Он сделал движение рукой, чтобы обнять склонившуюся над ним девушку, и заснул.

А шумы не утихали. У растворенных настежь ворот суетилась челядь, бегала вокруг топтана [30], встречая господаря.

Широко перекрестившись, Федор Михайлович засеменил к фигурному крыльцу хоромин.

В сенях его встретила Янина:

— Дай Бог здравия хозяину доброму.

Она поклонилась в пояс и, не дождавшись обычного ответа, пристально взглянула на господаря. Заставив себя улыбнуться, Ртищев, покачиваясь, прошел в опочивальню. «Не инако, приневолили гнидушку мою хмельного испить, — подумала Янина, уходя к себе. — Авось, хоть с хмеля от челомканья свободит, от ласки своей плюгавой».

Федор Михайлович плотно прикрыл за собой дверь и без сил повалился на постель.

— Аминь. Край остатний! — вырвалось у него почти вслух и острой тоской отозвалось в груди.

Он знал, что никакая сила не может повернуть, остановить всего того, что так неожиданно содеялось в его доме. Да и сам он не мог представить, чтобы измена осталась неразысканной и неотомщенной.
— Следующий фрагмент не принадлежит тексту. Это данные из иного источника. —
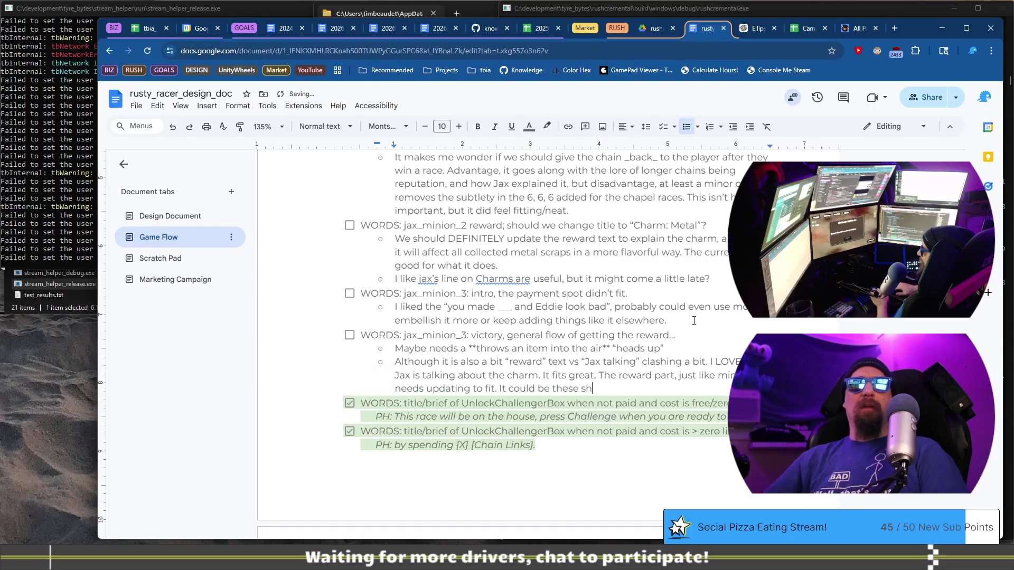
key(BackSpace)
key(BackSpace)
key(BackSpace)
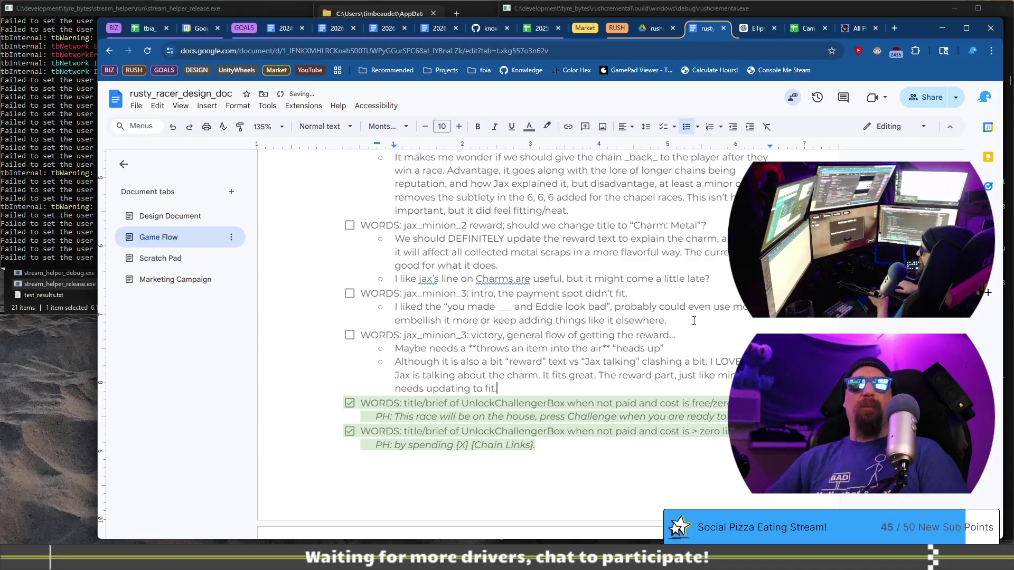
text(Maybe these' cl)
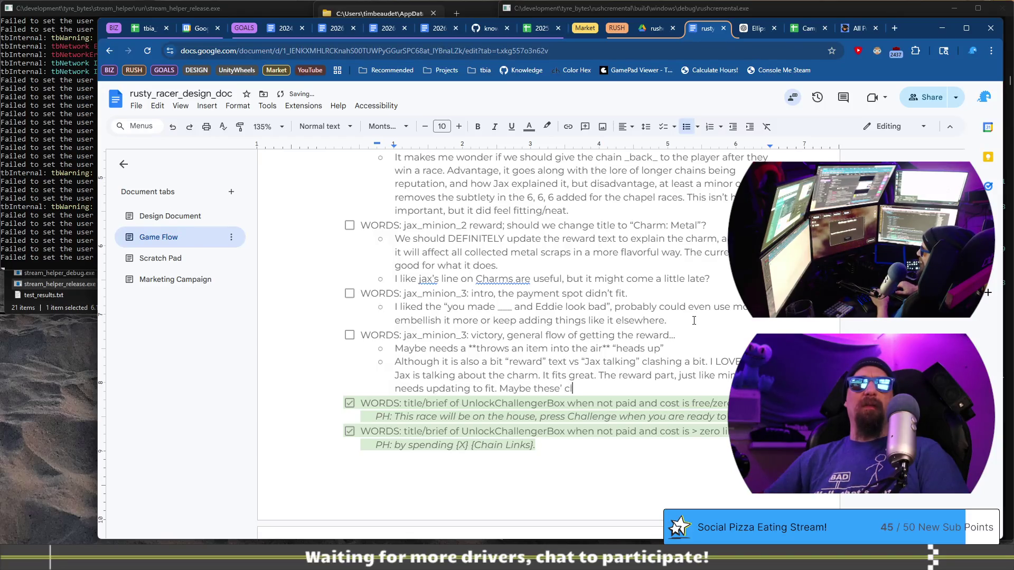
key(BackSpace)
key(BackSpace)
key(BackSpace)
text(rem)
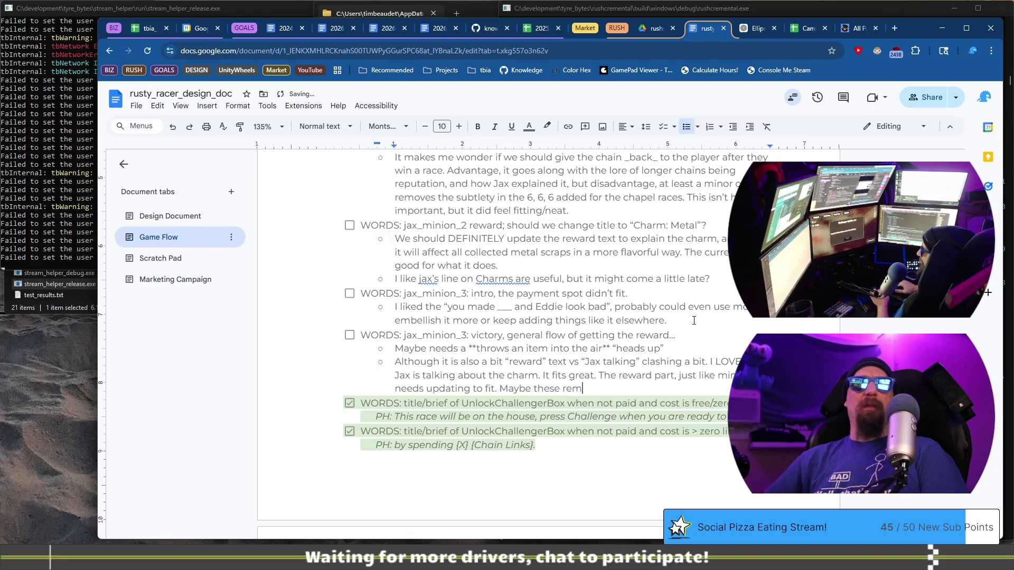
text(clinical lik)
Так велось при родителях, при дедах и прадедах. И покроет ли он бесчестием род свой, вступившись за воров, замышляющих противу помазанника Божия? Посмеет ли вступить в противоборство с Богом, заступником царя христианского?… Нет, нет!..

«Нет», — лязгал зубами Ртищев и с наслаждением чувствовал, что закипает в нем, такой нужный в эту минуту, гнев. И он нарочито распалял себя, вызывал в воображении картины, одну ужаснее другой: видел поверженного в прах перед ляцким королем государя и себя в изодранной хламиде перед боярами, и патриарха, предающего его со всеми родичами и потомками анафеме…

О, если бы не в его усадьбе и не через нее, Янину, сотворилось черное дело! Он показал бы всей Руси, как постельничий государев ведет расправу с крамолою и воровскими людьми. Но — она, Янина… его Янина замешана здесь!

Федор широко раскрыл рот, давясь, с огромным усилием, глотнул спертый воздух опочивальни и, собрав все силы свои, бросился к двери.

Янина, заслышав его шаги, гадливо передернулась. «Не миновать, лобызаться с ним, — подумала она и на всякий случай изобразила на лице приветливую улыбку. — Погоди ужо, дай срок, в скоморохи и то не пожалую тебя, когда на Польше жить буду…»

Постояв у двери, Федор нерешительно отступил. Он не верил в себя, боялся, что не устоит перед Яниной и не сумеет выполнить порученное ему. Пуще же всего пугали ее слезы. Что, если теперь, как и раньше, он размякнет перед этой плачущей маленькой женщиной и вместо того, чтобы убедить ее выдать всех своих споручников, сам станет ее помощником и поможет ей бежать?… Он терялся все больше и больше. На мгновение в мозгу зажигалась страшная мысль: «А что, если уйти, навсегда? Не знать, не чувствовать, не видеть ничего больше. Затянуть кушачок вокруг горла…»

А время не ждало. После обеда надо было ехать с докладом в Кремль к государю. За то, что в своих хороминах он пестовал лютого врага и не догадывался об этом, на него возложено было бремя прознать во что бы то ни стало всю подноготную заговора, обыскать все допряма и тем искупить невольное свое прегрешение.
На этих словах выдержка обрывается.